The Geology of Crater Lake National Park, Oregon With a reconnaissance of the Cascade Range southward to Mount Shasta by Howell Williams

The Climax: Culminating Explosions of Pumice and Scoria

Detailed Description of the Individual Flows

Having enumerated the general features of the glowing avalanches, we may now pass to an account of the individual flows.

     The Castle Creek Flows

The avalanches that descended the southwest flank of Mount Mazama left scarcely any trace of their passage until they reached the base of the steep slopes about 2 miles beyond the rim of the caldera. Only when the flows had reached the valley of Castle Creek, between the opposing slopes of Mount Mazama and Union Peak, was their speed sufficiently checked to permit large-scale deposition. Of all the pumice flows from Mazama, none contains such a large proportion of coarse material. Even 12 to 15 miles west of Annie Spring there are places where half the deposits consists of pumice lumps between 3 and 12 inches across.

Just as at the heads of Munson, Sun, and Kerr valleys, so at the head of Castle Creek, there is a broad transitional zone in which the amount of glacial drift gradually diminishes downstream as that of pumice and scoria increases. For more than 2 miles, the valley floor is cut through the recessional moraines which underlie the pumice. Much of the finer glacial debris was incorporated in the basal parts of the pumice flows as they scoured the surface of the moraines. Indeed, the flows churned up the surficial glacial deposits to a depth of several feet, and doubtless this admixture was accentuated by floods accompanying the flows.
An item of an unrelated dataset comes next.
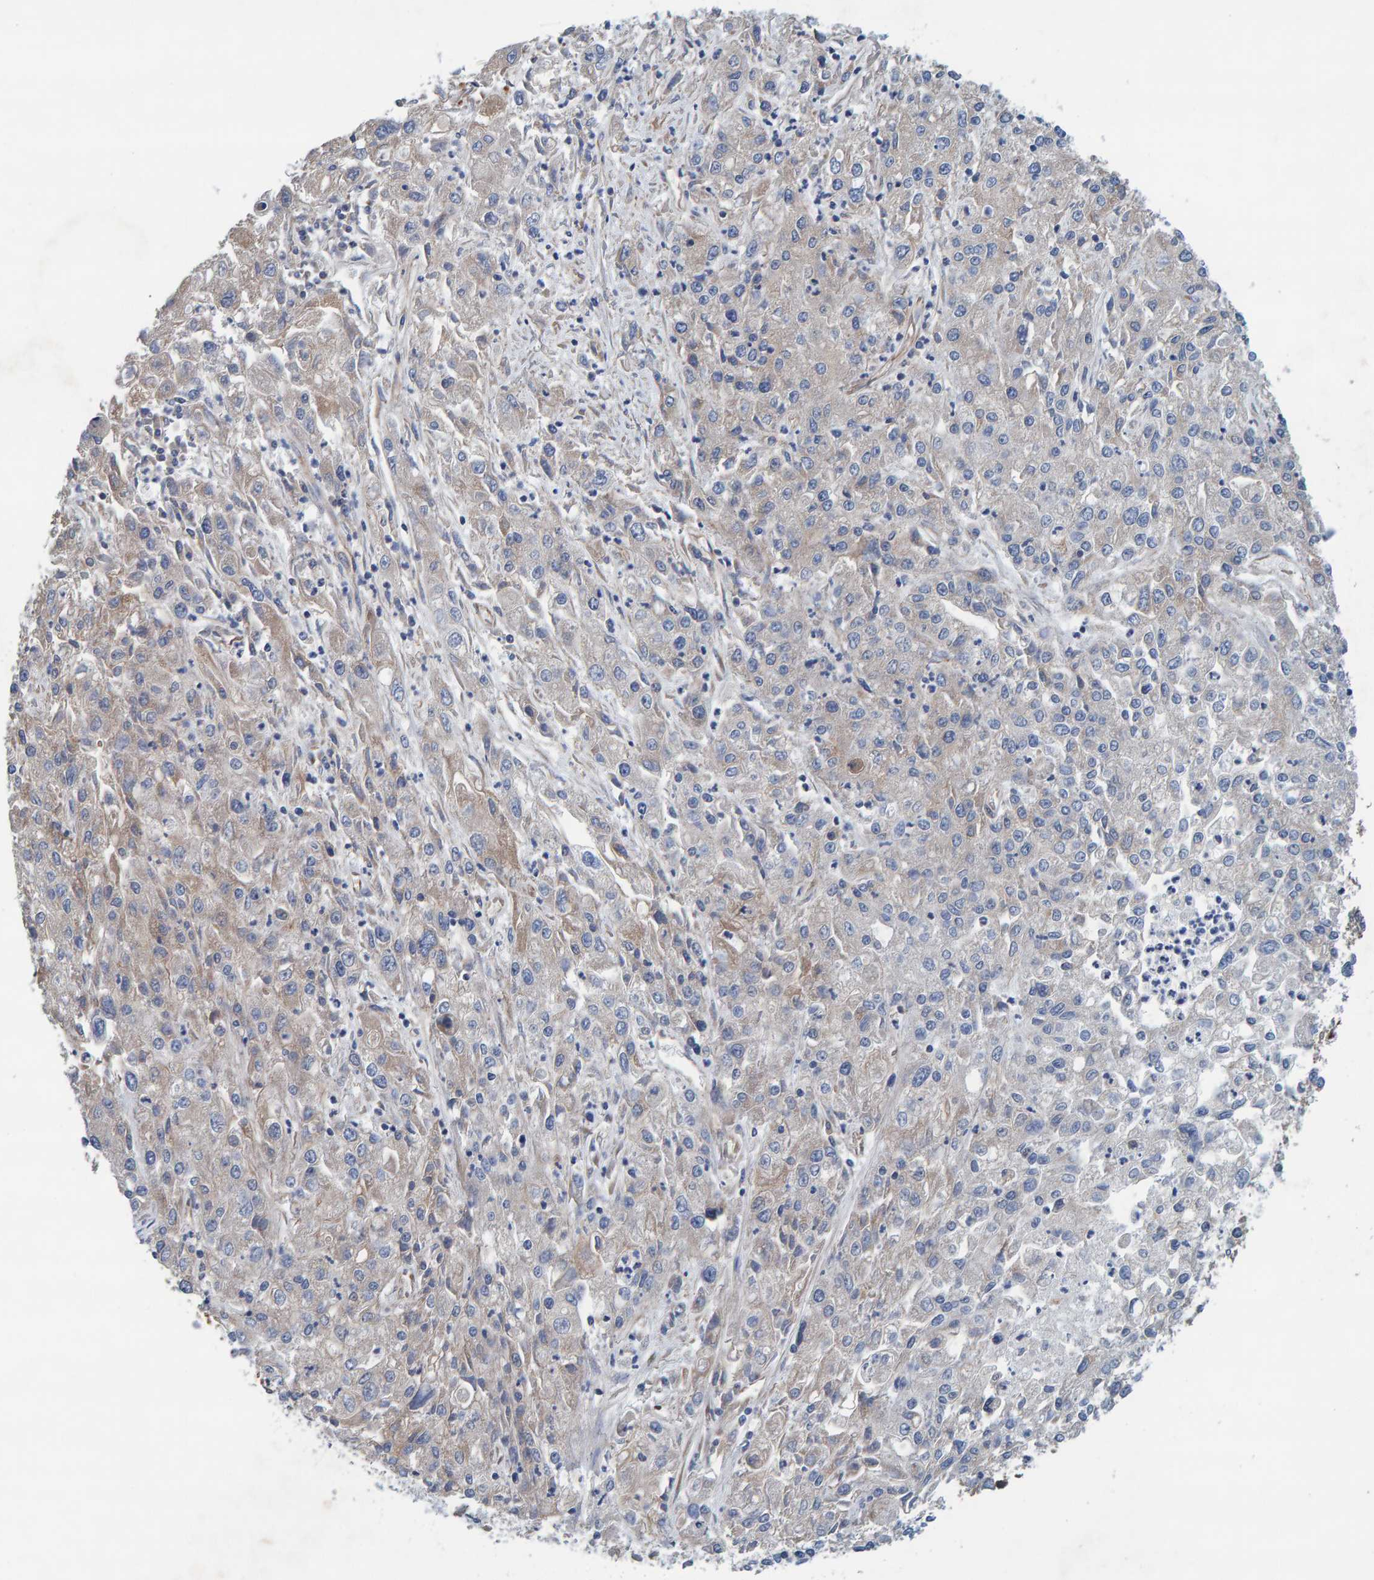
{"staining": {"intensity": "weak", "quantity": "<25%", "location": "cytoplasmic/membranous"}, "tissue": "endometrial cancer", "cell_type": "Tumor cells", "image_type": "cancer", "snomed": [{"axis": "morphology", "description": "Adenocarcinoma, NOS"}, {"axis": "topography", "description": "Endometrium"}], "caption": "Micrograph shows no significant protein staining in tumor cells of endometrial adenocarcinoma.", "gene": "MKLN1", "patient": {"sex": "female", "age": 49}}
The pumice flows of Castle Creek traveled 18 miles before they joined the flows of the Rogue River valley. They were prevented from spreading northward by a high ridge of lava, but southward they overflowed the gorge of Castle Creek and spilled into the valley of Union Creek, which they filled to a maximum depth of 250 feet. Pumice bombs up to 2 feet across are common, but few lithic fragments exceed 1/2 inch in average diameter. The total content of foreign fragments approximates 5 to 8 per cent. It must be emphasized, however, that there is wide variation in the coarseness of the deposits over short distances. Locally bombs more than an inch across may make up half the total volume; elsewhere fine dust is by far the principal constituent.

Though the pumice flows spread all the way down Castle Creek, the later scoria flows did not extend far beyond the park boundary, a distance of little more than 7 miles from the source. Moreover, as in other canyons, the scoria flows were confined to a central and narrow depression in the earlier pumice deposits. It is among these scoria deposits that the only “fossil fumaroles” of Castle Creek are to be found, and they are almost restricted to the part of the canyon above the junction of Castle with Whitehorse Creek. Here the dark scoria deposits have been carved into the spectacular gorge known as Llao’s Hallway, a chasm narrow enough in places to be spanned by outstretched arms, yet 200 feet deep (plate 15, figure 2). Farther downstream, the scoria deposits are characterized by curved joints that favor the development of large caves. Here also the deposits are traversed by vertical joints defining triangular and quadrangular columns from 6 to 10 feet wide and as much as 100 feet ii height.

Above the unbedded scoria lies a layer of crystal-rich ash up to 30 feet in thickness, within which is the pink zone due to oxidation of fumarolic gases that rose from the hot mass of scoria.